I’ll confess to having shared some autumn shots on my pre-CSotD blog, but I certainly wasn’t using filters to add exotic colors where none are needed.

In fact, when my ex-in-laws came from Colorado to visit one autumn, they commented that the foliage was so spectacular that they were surprised: They kind of thought it only looked that way on calendars.

Which was how I felt when I first saw the Rockies. I don’t think anyone has found a filter to ruin that first impression, but please don’t come to New England thinking we have Day-Glo leaves.

 

Leave a Tender Minute Alone, Part Two

On a very-much-related topic, this Rhymes With Orange hit me at a good time.

I’ve never understood the appeal of cover bands to begin with, and perhaps I was spoiled because, in college, we had a kickass rock band that did a lot of covers very, very well.

In fact, yesterday, the Yardbirds’ “Train Kept-a Rollin’” came up on my player in the car and I realized that, since I first encountered it as played by that college band, my emotional response is not tied up in the original but in the cover.

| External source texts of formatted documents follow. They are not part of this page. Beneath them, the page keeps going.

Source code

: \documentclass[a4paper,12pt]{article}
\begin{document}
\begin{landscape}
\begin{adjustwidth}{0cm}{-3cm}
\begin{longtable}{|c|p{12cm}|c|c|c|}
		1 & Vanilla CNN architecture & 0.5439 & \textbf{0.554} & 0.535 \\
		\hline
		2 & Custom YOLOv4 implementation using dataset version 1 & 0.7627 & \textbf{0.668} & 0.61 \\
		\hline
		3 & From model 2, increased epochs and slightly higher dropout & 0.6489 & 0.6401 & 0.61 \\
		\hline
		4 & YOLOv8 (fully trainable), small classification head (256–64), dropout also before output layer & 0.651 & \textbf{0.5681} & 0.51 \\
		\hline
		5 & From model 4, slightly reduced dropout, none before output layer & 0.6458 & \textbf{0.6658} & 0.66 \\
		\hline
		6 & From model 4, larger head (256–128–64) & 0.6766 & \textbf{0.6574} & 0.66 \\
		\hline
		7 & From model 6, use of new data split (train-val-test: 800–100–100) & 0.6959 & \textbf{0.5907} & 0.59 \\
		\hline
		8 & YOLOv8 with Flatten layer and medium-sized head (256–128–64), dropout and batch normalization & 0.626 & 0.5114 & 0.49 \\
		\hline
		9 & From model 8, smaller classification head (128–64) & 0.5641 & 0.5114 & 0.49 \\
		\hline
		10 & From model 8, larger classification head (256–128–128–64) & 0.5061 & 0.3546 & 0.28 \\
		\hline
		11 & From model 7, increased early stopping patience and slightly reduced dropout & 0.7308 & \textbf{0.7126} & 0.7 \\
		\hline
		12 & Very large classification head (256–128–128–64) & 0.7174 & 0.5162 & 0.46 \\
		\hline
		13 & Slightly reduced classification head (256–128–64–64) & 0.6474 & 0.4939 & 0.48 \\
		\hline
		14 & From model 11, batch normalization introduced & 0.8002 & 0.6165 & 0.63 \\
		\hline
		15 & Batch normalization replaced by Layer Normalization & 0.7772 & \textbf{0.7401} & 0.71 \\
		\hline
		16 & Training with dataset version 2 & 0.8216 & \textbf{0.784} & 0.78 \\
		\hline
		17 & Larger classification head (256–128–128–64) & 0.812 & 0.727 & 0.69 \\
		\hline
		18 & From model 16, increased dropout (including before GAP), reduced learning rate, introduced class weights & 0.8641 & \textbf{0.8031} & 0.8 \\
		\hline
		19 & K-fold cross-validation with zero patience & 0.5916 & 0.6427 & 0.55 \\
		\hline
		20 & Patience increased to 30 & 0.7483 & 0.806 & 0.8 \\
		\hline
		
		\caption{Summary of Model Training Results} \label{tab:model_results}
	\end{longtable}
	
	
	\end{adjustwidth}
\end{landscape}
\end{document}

They were good on their own, mind you, and one of the guys even won a Grammy later on. But even had they stunk, my affection for the song was formed when they were the band playing it.

I feel that way about most songs, and, while I’m sympathetic to the fact that a lot of rockers have been robbed of residuals, I don’t respond to new versions of their old songs. The emotional rush is in the original.

Which came to a head this week when I saw that there is a Janis Joplin musical making the rounds.

I’m well aware that there are Gloria Estefan and Carole King and Four Seasons musicals touring the country, but I was struck by the hubris of thinking you could find a skinny girl with long hair, dress her in bell-bottoms and have her sing like Janis Joplin.

And the gullibility of paying to watch her try.

At least Beethoven wrote his music to be played by cover bands.